- _Problem details_: Please reproduce all of the data exactly as it appears, but skip the pictures.

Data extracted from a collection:
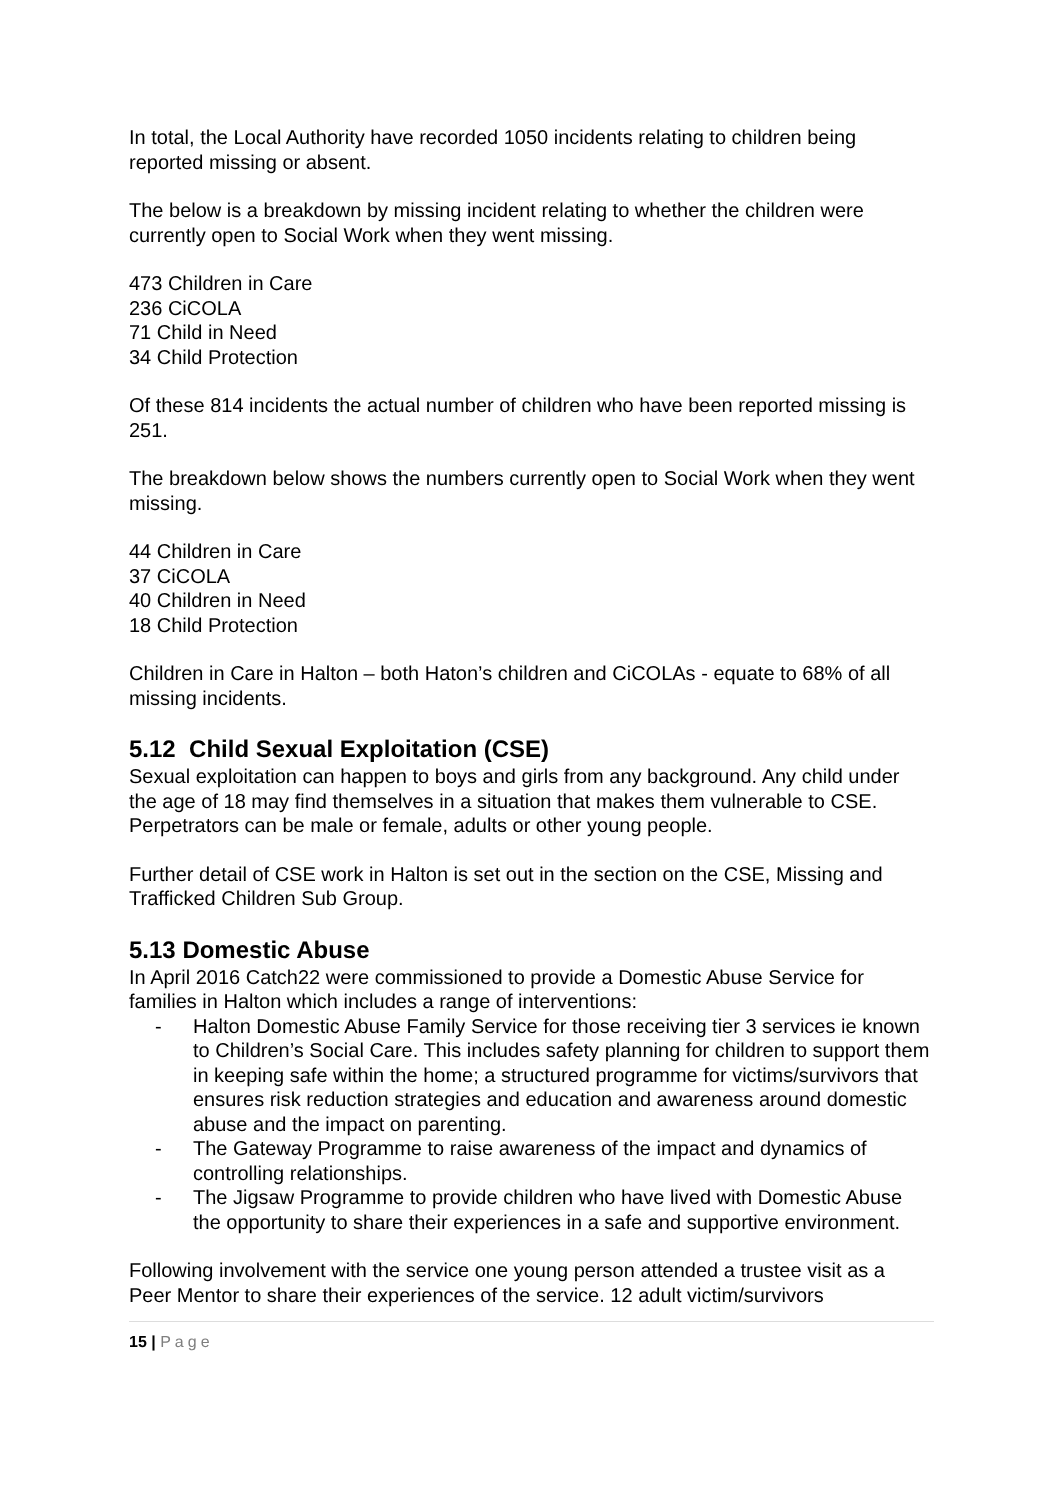In total, the Local Authority have recorded 1050 incidents relating to children being reported missing or absent.
The below is a breakdown by missing incident relating to whether the children were currently open to Social Work when they went missing.
473 Children in Care
236 CiCOLA
71 Child in Need
34 Child Protection
Of these 814 incidents the actual number of children who have been reported missing is 251.
The breakdown below shows the numbers currently open to Social Work when they went missing.
44 Children in Care
37 CiCOLA
40 Children in Need
18 Child Protection
Children in Care in Halton – both Haton’s children and CiCOLAs - equate to 68% of all missing incidents.
5.12 Child Sexual Exploitation (CSE)
Sexual exploitation can happen to boys and girls from any background. Any child under the age of 18 may find themselves in a situation that makes them vulnerable to CSE. Perpetrators can be male or female, adults or other young people.
Further detail of CSE work in Halton is set out in the section on the CSE, Missing and Trafficked Children Sub Group.
5.13 Domestic Abuse
In April 2016 Catch22 were commissioned to provide a Domestic Abuse Service for families in Halton which includes a range of interventions:
- Halton Domestic Abuse Family Service for those receiving tier 3 services ie known to Children’s Social Care. This includes safety planning for children to support them in keeping safe within the home; a structured programme for victims/survivors that ensures risk reduction strategies and education and awareness around domestic abuse and the impact on parenting.
- The Gateway Programme to raise awareness of the impact and dynamics of controlling relationships.
- The Jigsaw Programme to provide children who have lived with Domestic Abuse the opportunity to share their experiences in a safe and supportive environment.
Following involvement with the service one young person attended a trustee visit as a Peer Mentor to share their experiences of the service. 12 adult victim/survivors
15 | Page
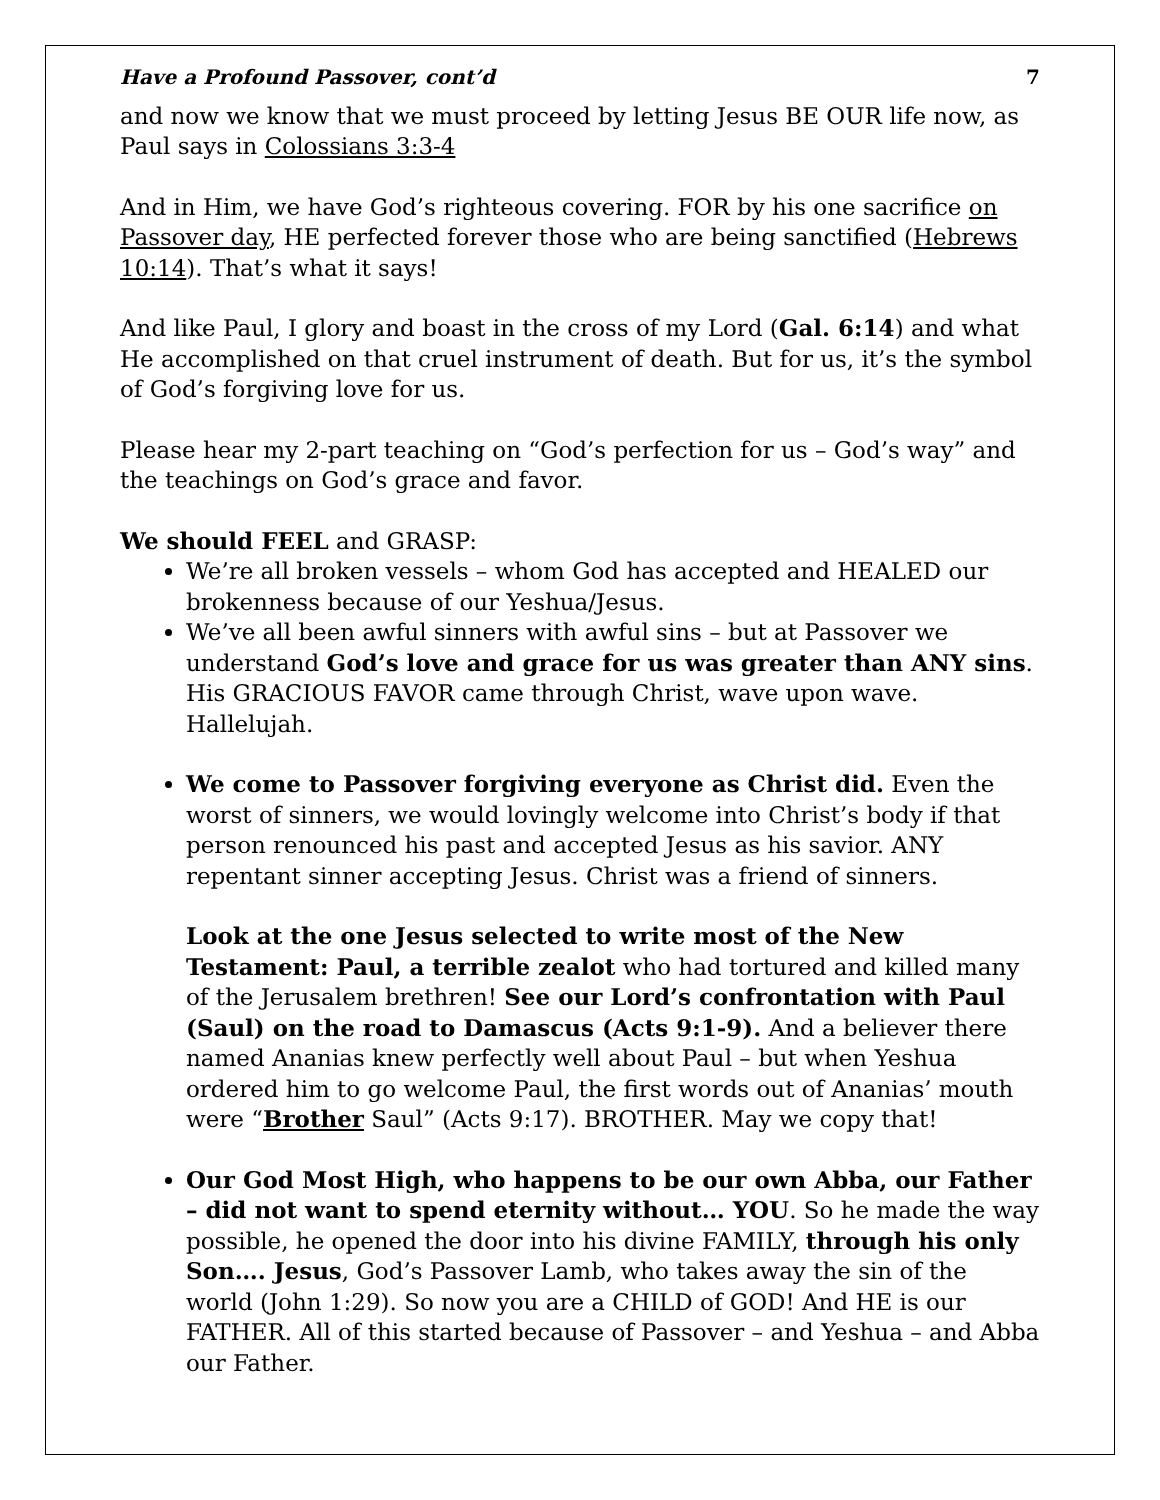Have a Profound Passover, cont’d 7
and now we know that we must proceed by letting Jesus BE OUR life now, as Paul says in Colossians 3:3-4
And in Him, we have God’s righteous covering. FOR by his one sacrifice on Passover day, HE perfected forever those who are being sanctified (Hebrews 10:14). That’s what it says!
And like Paul, I glory and boast in the cross of my Lord (Gal. 6:14) and what He accomplished on that cruel instrument of death. But for us, it’s the symbol of God’s forgiving love for us.
Please hear my 2-part teaching on “God’s perfection for us – God’s way” and the teachings on God’s grace and favor.
We should FEEL and GRASP:
We’re all broken vessels – whom God has accepted and HEALED our brokenness because of our Yeshua/Jesus.
We’ve all been awful sinners with awful sins – but at Passover we understand God’s love and grace for us was greater than ANY sins. His GRACIOUS FAVOR came through Christ, wave upon wave. Hallelujah.
We come to Passover forgiving everyone as Christ did. Even the worst of sinners, we would lovingly welcome into Christ’s body if that person renounced his past and accepted Jesus as his savior. ANY repentant sinner accepting Jesus. Christ was a friend of sinners.
Look at the one Jesus selected to write most of the New Testament: Paul, a terrible zealot who had tortured and killed many of the Jerusalem brethren! See our Lord’s confrontation with Paul (Saul) on the road to Damascus (Acts 9:1-9). And a believer there named Ananias knew perfectly well about Paul – but when Yeshua ordered him to go welcome Paul, the first words out of Ananias’ mouth were “Brother Saul” (Acts 9:17). BROTHER. May we copy that!
Our God Most High, who happens to be our own Abba, our Father – did not want to spend eternity without… YOU. So he made the way possible, he opened the door into his divine FAMILY, through his only Son…. Jesus, God’s Passover Lamb, who takes away the sin of the world (John 1:29). So now you are a CHILD of GOD! And HE is our FATHER. All of this started because of Passover – and Yeshua – and Abba our Father.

- _Response to the exercise_:
In total, the Local Authority have recorded 1050 incidents relating to children being reported missing or absent.
The below is a breakdown by missing incident relating to whether the children were currently open to Social Work when they went missing.
473 Children in Care
236 CiCOLA
71 Child in Need
34 Child Protection
Of these 814 incidents the actual number of children who have been reported missing is 251.
The breakdown below shows the numbers currently open to Social Work when they went missing.
44 Children in Care
37 CiCOLA
40 Children in Need
18 Child Protection
Children in Care in Halton – both Haton’s children and CiCOLAs - equate to 68% of all missing incidents.
5.12 Child Sexual Exploitation (CSE)
Sexual exploitation can happen to boys and girls from any background. Any child under the age of 18 may find themselves in a situation that makes them vulnerable to CSE. Perpetrators can be male or female, adults or other young people.
Further detail of CSE work in Halton is set out in the section on the CSE, Missing and Trafficked Children Sub Group.
5.13 Domestic Abuse
In April 2016 Catch22 were commissioned to provide a Domestic Abuse Service for families in Halton which includes a range of interventions:
- Halton Domestic Abuse Family Service for those receiving tier 3 services ie known to Children’s Social Care. This includes safety planning for children to support them in keeping safe within the home; a structured programme for victims/survivors that ensures risk reduction strategies and education and awareness around domestic abuse and the impact on parenting.
- The Gateway Programme to raise awareness of the impact and dynamics of controlling relationships.
- The Jigsaw Programme to provide children who have lived with Domestic Abuse the opportunity to share their experiences in a safe and supportive environment.
Following involvement with the service one young person attended a trustee visit as a Peer Mentor to share their experiences of the service. 12 adult victim/survivors
15 | Page
Have a Profound Passover, cont’d 7
and now we know that we must proceed by letting Jesus BE OUR life now, as Paul says in Colossians 3:3-4
And in Him, we have God’s righteous covering. FOR by his one sacrifice on Passover day, HE perfected forever those who are being sanctified (Hebrews 10:14). That’s what it says!
And like Paul, I glory and boast in the cross of my Lord (Gal. 6:14) and what He accomplished on that cruel instrument of death. But for us, it’s the symbol of God’s forgiving love for us.
Please hear my 2-part teaching on “God’s perfection for us – God’s way” and the teachings on God’s grace and favor.
We should FEEL and GRASP:
We’re all broken vessels – whom God has accepted and HEALED our brokenness because of our Yeshua/Jesus.
We’ve all been awful sinners with awful sins – but at Passover we understand God’s love and grace for us was greater than ANY sins. His GRACIOUS FAVOR came through Christ, wave upon wave. Hallelujah.
We come to Passover forgiving everyone as Christ did. Even the worst of sinners, we would lovingly welcome into Christ’s body if that person renounced his past and accepted Jesus as his savior. ANY repentant sinner accepting Jesus. Christ was a friend of sinners.
Look at the one Jesus selected to write most of the New Testament: Paul, a terrible zealot who had tortured and killed many of the Jerusalem brethren! See our Lord’s confrontation with Paul (Saul) on the road to Damascus (Acts 9:1-9). And a believer there named Ananias knew perfectly well about Paul – but when Yeshua ordered him to go welcome Paul, the first words out of Ananias’ mouth were “Brother Saul” (Acts 9:17). BROTHER. May we copy that!
Our God Most High, who happens to be our own Abba, our Father – did not want to spend eternity without… YOU. So he made the way possible, he opened the door into his divine FAMILY, through his only Son…. Jesus, God’s Passover Lamb, who takes away the sin of the world (John 1:29). So now you are a CHILD of GOD! And HE is our FATHER. All of this started because of Passover – and Yeshua – and Abba our Father.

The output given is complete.